Whenever the subject of China’s property market comes up in the WiC office, images of Johnny Depp’s compass in Pirates of the Caribbean spring to mind: one minute the needle spins one way, the next minute it is spinning the other, making it all a little hard to fathom.
Current data suggests the needle is spinning in a positive direction for home sales, at least, and that the housing market could have bottomed out.
But commercial property is not faring as well, with vacancy rates in Shanghai at 14.2% at the end of the same period. Pudong, the location for the city’s financial centre Lujiazui, had close to a quarter of its premium space empty. Commercial rent levels across Shanghai were down by a similar proportion.

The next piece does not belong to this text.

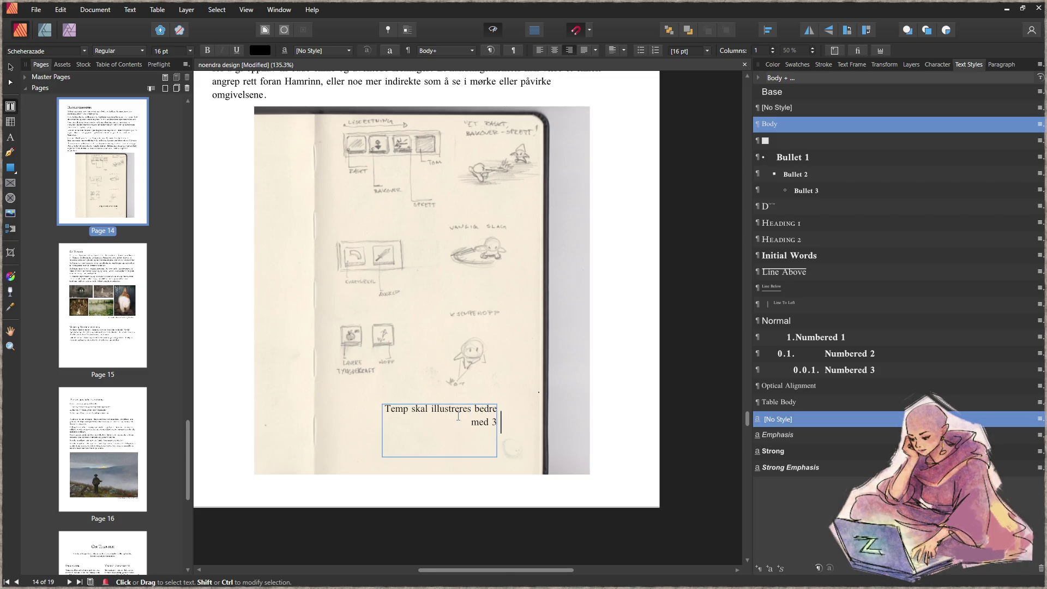
type("eksmpe")
key("BackSpace")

Shanghai is not the only city facing a glut of unoccupied offices. The vacancy rate in Beijing was 12% at the end of March, up from 9.29% a quarter earlier. Average rents fell by close to a tenth to Rmb207 ($30.4) per square metre.
Worse yet, analysts reckon that 1.3 million square metres of new supply will become available this year, mostly in the central business district, where many multinational companies are based. That’s more than double the 603,000 square metres of new office space Beijing saw released in 2008.

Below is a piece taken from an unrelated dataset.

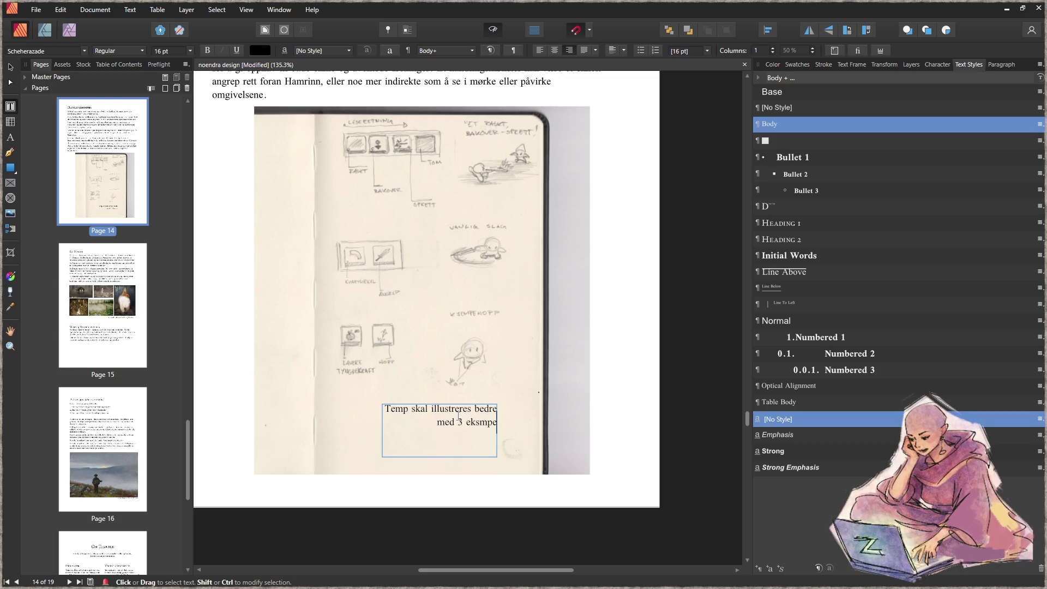
type("ler:")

With soft demand, rental yield weakness and a forecast of a surge in new office supply, the prospects for the commercial property market do not look especially encouraging.

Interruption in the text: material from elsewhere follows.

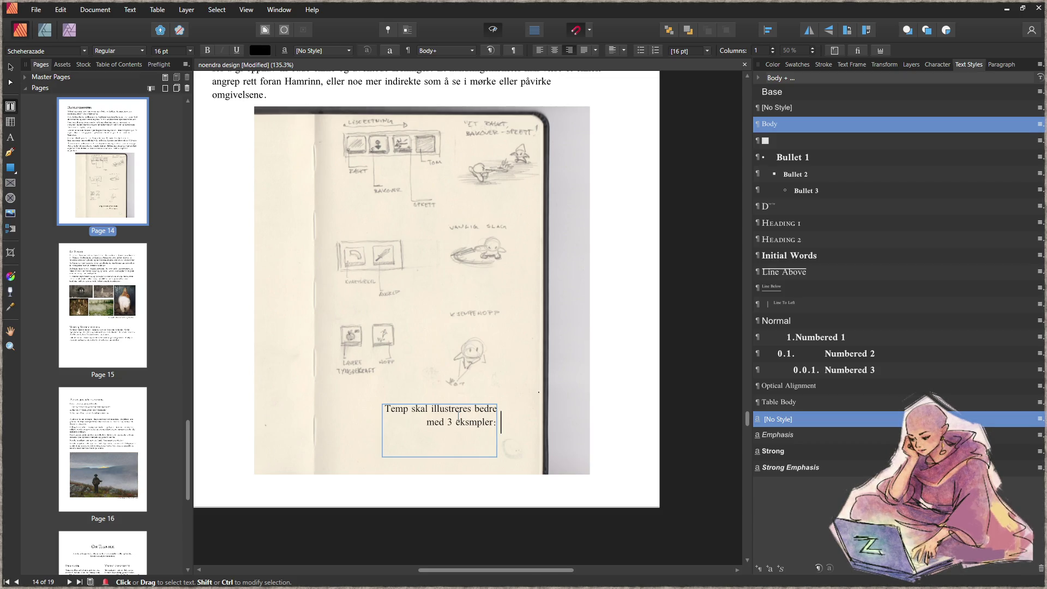
type(" enkle")
key("BackSpace")
key("BackSpace")
type("el")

But perhaps they are more attractive to those willing to take a contrarian view.
Enter Soho. The largest commercial developer in Beijing is planning to buy into distressed and unfinished projects in China’s two leading cities.
Zhang Xin, CEO of Soho, confirmed to FinanceAsia magazine: “We will buy a lot. We have at least 10 projects that all qualify in Beijing and Shanghai [some are completed and some half-built]. I don’t know how many of those we can close in the near future, but I think quite a few of them.” If it bought all 10, it would more than double its existing inventory.
Unlike many other property developers, Soho has funds available. At least Rmb10.7 billion ($1.6 billion) of cash is left over from an initial public offering in Hong Kong in 2007; and this week it added to its cashpile with a $360 million convertible bond.
Until recently, Soho’s acquisition strategy has been a conservative one, although it did snap up an unfinished 500,000 square metre building – the Kaiheng Centre – in Beijing. The previous owner had run out of money.
“Our strategy is in a bull market, keep very little leverage and sell as much as you can, and in a falling market, leverage up and buy as much as you can,“ says Zhang.
Industry experts agree that this could be a perfect opportunity to buy. “In 10 or 20 years down the line, when Shanghai has increased its importance in the Asia-Pacific region, people might look back on now as a golden age for buying commercial property, since the long-term trend is going to be upwards,” says Shaun Brodie, associate director for research at DTZ, a real estate advisory firm, in Shanghai.
So if this really is a “once in a lifetime” opportunity for buyers of distressed property assets, why isn’t everyone diving in?
For a start, it can be hard to reach agreement on price. Previously employed valuation models are under pressure, with buyers and sellers often disagreeing on risk-and-return assumptions. Brodie also says there is an expectation gap between sellers and buyers that is tough to bridge.
More generally, many potentialinvestors lack the stomach for riskier positions. Soho itself seems to be made of sterner stuff, having built up an impressive track record in redeveloping distressed properties in the past. Shui On, a Hong Kong-based property developer, has also recently shown itself adept at picking winners. However, these two firms are exceptions rather than the rule, and others may prefer to remain on the sidelines until the market outlook is clearer.
But if its strategy is right, this could well be Soho’s “golden age”.